Once a player is offered arbitration, the team and that player's agent have until a set date -- usually at some point in February -- to come to terms on a new contract. If that doesn't happen, both sides submit salary proposals and the player's salary is determined at a hearing by independent arbitrators.
According to MLB Trade Rumors, here's what the Yankees' arbitration-eligible players are projected to make in 2020...
LHP James Paxton: $12.9 million, up from $8.75 million in 2019
2020 is Paxton's final year of arbitration, meaning he will become an unrestricted free agent after the season if the Yanks don't agree on a contract extension before then.
OF Aaron Judge: $6.4 million, up from $684.300 in 2019
This will be Judge's first year of arbitration eligibilty, meaning he'll get a substantial raise from what he made in 2019 -- which wasn't much above the league minimum. Still, $6.4 million for a player of Judge's caliber is incredibly team-friendly. That number will continue to go up in 2021 and 2022.
C Gary Sanchez: $5.6 million, up from $669,800 in 2019
Like Judge, this is Sanchez's first year of arbitration eligibility. And like Judge, Sanchez will be getting a significant raise but will still be on a very team-friendly deal.
RHP Tommy Kahnle: $3.0 million, up from $1.387 million in 2019
This is Kahnle's third year of arbitration. He will be eligible for arbitration again in 2021, after which he can become an unrestricted free agent.
INF Gio Urshela: $2.2 million, up from $555,000 in 2019
Because he is a Super Two (among a top percentage of players under team control in a certain group), Urshela is hitting arbitration one season early.

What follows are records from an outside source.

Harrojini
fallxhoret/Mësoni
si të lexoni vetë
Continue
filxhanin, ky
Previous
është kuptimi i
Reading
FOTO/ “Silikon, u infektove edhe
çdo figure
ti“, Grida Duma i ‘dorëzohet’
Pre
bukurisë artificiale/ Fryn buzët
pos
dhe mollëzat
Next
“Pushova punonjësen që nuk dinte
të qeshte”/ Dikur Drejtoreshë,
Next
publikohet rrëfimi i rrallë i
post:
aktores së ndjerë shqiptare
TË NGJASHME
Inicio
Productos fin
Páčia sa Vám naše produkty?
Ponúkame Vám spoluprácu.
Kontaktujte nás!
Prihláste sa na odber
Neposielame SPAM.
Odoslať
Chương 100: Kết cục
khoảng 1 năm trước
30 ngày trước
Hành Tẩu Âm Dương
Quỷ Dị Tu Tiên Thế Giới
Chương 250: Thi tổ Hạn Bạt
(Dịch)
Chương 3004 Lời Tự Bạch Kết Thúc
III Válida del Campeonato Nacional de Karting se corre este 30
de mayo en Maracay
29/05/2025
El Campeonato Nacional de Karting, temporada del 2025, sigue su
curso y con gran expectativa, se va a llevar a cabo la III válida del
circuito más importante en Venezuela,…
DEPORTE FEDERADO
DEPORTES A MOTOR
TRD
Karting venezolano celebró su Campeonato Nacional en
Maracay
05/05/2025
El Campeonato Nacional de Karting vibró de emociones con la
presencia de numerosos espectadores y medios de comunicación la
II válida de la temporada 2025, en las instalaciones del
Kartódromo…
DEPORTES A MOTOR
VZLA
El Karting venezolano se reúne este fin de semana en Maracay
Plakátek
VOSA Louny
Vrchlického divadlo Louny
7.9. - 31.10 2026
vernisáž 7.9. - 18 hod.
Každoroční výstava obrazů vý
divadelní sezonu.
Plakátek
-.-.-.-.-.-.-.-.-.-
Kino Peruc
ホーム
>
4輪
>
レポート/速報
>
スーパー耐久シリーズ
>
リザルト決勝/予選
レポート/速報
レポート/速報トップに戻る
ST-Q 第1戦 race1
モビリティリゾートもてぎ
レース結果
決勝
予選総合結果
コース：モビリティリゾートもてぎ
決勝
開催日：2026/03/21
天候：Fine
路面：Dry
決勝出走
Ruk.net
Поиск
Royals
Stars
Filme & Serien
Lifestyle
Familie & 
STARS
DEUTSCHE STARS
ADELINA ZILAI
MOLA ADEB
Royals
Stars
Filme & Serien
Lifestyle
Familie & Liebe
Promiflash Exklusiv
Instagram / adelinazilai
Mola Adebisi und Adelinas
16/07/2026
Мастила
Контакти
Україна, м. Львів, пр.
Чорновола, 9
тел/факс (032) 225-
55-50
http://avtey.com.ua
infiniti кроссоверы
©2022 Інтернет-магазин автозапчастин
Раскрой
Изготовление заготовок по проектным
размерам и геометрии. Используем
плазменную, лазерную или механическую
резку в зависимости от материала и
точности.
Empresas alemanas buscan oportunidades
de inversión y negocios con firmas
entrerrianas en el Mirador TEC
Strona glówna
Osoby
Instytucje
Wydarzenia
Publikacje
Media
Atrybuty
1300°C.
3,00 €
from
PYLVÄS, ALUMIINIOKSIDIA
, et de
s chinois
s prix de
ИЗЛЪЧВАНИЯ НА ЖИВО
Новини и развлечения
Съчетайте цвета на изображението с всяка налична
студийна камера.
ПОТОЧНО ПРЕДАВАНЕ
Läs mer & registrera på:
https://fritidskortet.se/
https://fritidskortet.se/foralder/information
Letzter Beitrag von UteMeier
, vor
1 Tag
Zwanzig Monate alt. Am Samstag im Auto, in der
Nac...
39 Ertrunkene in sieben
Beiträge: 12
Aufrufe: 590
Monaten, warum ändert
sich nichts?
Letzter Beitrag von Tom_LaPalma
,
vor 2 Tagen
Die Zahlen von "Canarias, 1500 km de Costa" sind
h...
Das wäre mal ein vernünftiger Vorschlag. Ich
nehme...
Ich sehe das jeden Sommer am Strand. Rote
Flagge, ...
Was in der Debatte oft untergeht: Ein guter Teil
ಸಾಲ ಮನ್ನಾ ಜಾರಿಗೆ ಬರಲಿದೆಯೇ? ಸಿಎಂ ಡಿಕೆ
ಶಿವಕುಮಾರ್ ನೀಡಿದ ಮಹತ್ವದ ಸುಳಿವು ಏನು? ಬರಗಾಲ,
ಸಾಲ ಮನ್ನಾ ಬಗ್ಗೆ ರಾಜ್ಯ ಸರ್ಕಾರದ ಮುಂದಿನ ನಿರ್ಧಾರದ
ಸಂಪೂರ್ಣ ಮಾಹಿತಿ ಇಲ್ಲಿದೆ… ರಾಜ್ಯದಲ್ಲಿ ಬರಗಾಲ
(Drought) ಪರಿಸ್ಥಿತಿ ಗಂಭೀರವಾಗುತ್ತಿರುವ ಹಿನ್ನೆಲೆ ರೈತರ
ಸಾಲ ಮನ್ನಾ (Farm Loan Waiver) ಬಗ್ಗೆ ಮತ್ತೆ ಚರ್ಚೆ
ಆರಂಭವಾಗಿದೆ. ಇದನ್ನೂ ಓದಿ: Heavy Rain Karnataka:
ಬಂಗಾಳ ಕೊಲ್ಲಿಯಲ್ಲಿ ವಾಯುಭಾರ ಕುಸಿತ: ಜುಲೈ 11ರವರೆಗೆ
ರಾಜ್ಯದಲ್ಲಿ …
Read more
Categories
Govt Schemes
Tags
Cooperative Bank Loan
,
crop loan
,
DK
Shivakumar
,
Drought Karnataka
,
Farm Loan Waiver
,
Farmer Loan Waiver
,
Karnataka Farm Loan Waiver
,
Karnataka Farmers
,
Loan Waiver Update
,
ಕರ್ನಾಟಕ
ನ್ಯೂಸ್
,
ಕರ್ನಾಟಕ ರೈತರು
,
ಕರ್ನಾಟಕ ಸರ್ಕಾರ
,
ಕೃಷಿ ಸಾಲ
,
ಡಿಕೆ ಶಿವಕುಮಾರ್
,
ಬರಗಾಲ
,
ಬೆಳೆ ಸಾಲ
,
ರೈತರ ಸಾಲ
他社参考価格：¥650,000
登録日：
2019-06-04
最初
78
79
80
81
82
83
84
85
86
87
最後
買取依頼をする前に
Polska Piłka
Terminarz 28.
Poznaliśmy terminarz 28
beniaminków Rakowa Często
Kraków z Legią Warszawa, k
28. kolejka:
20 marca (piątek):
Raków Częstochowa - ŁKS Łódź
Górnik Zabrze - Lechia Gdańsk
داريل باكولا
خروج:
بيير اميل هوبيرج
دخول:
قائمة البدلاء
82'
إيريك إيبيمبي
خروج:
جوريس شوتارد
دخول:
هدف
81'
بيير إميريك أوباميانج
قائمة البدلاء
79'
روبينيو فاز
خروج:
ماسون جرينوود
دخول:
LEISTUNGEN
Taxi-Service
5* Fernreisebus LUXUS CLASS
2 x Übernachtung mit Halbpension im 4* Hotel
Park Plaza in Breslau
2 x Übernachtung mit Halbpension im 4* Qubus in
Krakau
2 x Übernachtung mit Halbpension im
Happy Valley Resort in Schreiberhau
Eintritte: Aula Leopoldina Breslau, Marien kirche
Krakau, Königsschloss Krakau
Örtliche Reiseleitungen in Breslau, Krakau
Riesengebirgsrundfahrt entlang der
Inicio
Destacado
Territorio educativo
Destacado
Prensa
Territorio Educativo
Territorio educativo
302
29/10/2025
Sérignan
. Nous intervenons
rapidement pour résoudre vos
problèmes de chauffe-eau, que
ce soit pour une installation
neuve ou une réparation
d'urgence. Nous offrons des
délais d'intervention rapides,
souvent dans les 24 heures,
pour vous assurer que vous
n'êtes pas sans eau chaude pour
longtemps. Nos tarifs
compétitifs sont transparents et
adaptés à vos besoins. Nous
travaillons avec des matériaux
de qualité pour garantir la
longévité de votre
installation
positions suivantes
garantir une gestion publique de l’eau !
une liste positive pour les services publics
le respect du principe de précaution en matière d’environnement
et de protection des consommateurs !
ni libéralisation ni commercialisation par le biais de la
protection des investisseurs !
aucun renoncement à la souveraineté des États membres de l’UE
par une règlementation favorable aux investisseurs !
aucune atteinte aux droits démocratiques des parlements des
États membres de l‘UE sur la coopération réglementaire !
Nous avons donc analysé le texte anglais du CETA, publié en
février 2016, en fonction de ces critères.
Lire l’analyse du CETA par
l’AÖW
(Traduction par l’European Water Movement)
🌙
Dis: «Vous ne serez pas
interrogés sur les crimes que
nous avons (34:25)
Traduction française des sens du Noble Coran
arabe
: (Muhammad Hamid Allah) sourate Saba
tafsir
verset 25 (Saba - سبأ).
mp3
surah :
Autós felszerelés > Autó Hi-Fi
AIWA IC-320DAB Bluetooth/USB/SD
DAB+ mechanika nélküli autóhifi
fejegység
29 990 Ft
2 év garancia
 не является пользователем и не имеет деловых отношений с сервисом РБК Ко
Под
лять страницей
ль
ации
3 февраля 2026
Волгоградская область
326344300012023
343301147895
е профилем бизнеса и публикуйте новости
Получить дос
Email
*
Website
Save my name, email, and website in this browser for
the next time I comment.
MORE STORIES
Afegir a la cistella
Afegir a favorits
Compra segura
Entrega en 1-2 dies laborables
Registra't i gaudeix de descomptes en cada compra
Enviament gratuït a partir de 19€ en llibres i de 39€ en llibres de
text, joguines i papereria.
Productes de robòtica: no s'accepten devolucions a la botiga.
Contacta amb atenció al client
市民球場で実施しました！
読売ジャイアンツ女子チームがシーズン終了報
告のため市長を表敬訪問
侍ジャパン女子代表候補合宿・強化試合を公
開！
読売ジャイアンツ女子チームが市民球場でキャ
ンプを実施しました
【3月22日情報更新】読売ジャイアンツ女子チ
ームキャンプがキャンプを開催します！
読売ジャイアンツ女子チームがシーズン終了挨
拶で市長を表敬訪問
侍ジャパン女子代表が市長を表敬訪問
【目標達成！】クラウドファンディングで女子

RHP Chad Green: $1.4 million, up from $598,650 in 2019
Just $1.4 million for a reliever of Green's caliber in his first season of arbitration eligibility is something the Yankees should be salivating over.
1B Greg Bird: $1.3 million, up from $1.2 million in 2019
Bird has dealt with tons of injuries over the last few seasons, which is why his arbitration raise is projected to be so small.
LHP Jordan Montgomery: $1.2 million, up from $596,600 in 2019
Montgomery returned from Tommy John surgery late during the 2019 season, and is entering his first season of arbitration eligibility.
RHP Luis Cessa: $1.1 million, up from $578,975 in 2019
Cessa is under team control in 2020, and there is a chance he won't be arbitration-eligible until 2021. If he is eligible for 2020, his salary will likely nearly double.
RHP David Hale: $900K, up from $555,000 in 2019
2020 will be Hale's first season of arbitration-eligibility.
RHP Jonathan Holder: $800K, up from $580,300 in 2019
Like Cessa, Holder is under team control in 2020 and there is a chance he won't be arbitration-eligible until 2021.
LHP Tyler Lyons: $800K, up from $555,000 in 2019
Lyons is entering his third season of arbitration eligibility.